%%
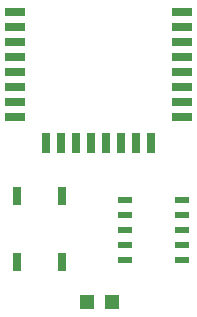
<source format=gbr>
G04 EAGLE Gerber RS-274X export*
G75*
%MOMM*%
%FSLAX34Y34*%
%LPD*%
%INSolderpaste Top*%
%IPPOS*%
%AMOC8*
5,1,8,0,0,1.08239X$1,22.5*%
G01*
%ADD10R,1.778000X0.711200*%
%ADD11R,0.711200X1.778000*%
%ADD12R,0.762000X1.524000*%
%ADD13R,1.200000X1.200000*%
%ADD14R,1.270000X0.508000*%


D10*
X185420Y167380D03*
X185420Y180080D03*
X185420Y192780D03*
X185420Y205480D03*
X185420Y218180D03*
X185420Y230880D03*
X185420Y243580D03*
X185420Y256280D03*
D11*
X159220Y144780D03*
X146520Y144780D03*
X133820Y144780D03*
X121120Y144780D03*
X108420Y144780D03*
X95720Y144780D03*
X83020Y144780D03*
D10*
X44020Y167380D03*
X44020Y180080D03*
X44020Y192780D03*
X44020Y205480D03*
X44020Y218180D03*
X44020Y230880D03*
X44020Y243580D03*
X44020Y256280D03*
D11*
X70320Y144780D03*
D12*
X45720Y44450D03*
X45720Y100330D03*
X83820Y44450D03*
X83820Y100330D03*
D13*
X105070Y10160D03*
X126070Y10160D03*
D14*
X185420Y71120D03*
X185420Y58420D03*
X185420Y45720D03*
X185420Y83820D03*
X185420Y96520D03*
X137160Y96520D03*
X137160Y83820D03*
X137160Y71120D03*
X137160Y58420D03*
X137160Y45720D03*
M02*

</source>
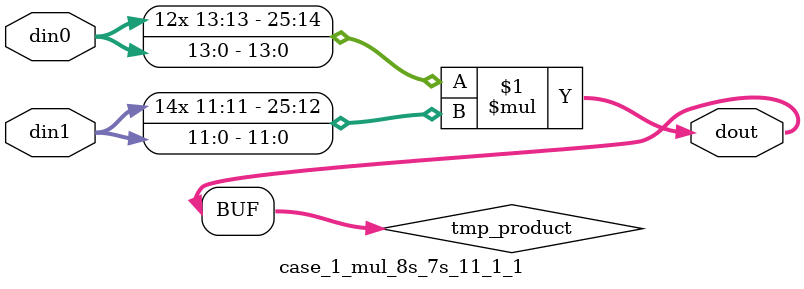
<source format=v>

`timescale 1 ns / 1 ps

 module case_1_mul_8s_7s_11_1_1(din0, din1, dout);
parameter ID = 1;
parameter NUM_STAGE = 0;
parameter din0_WIDTH = 14;
parameter din1_WIDTH = 12;
parameter dout_WIDTH = 26;

input [din0_WIDTH - 1 : 0] din0; 
input [din1_WIDTH - 1 : 0] din1; 
output [dout_WIDTH - 1 : 0] dout;

wire signed [dout_WIDTH - 1 : 0] tmp_product;



























assign tmp_product = $signed(din0) * $signed(din1);








assign dout = tmp_product;





















endmodule

</source>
%%
Task requirements: Check every line of the data above for the string "source", and copy those that have it.

Task solution:
<source format=gbr>
</source>
<source format=v>
</source>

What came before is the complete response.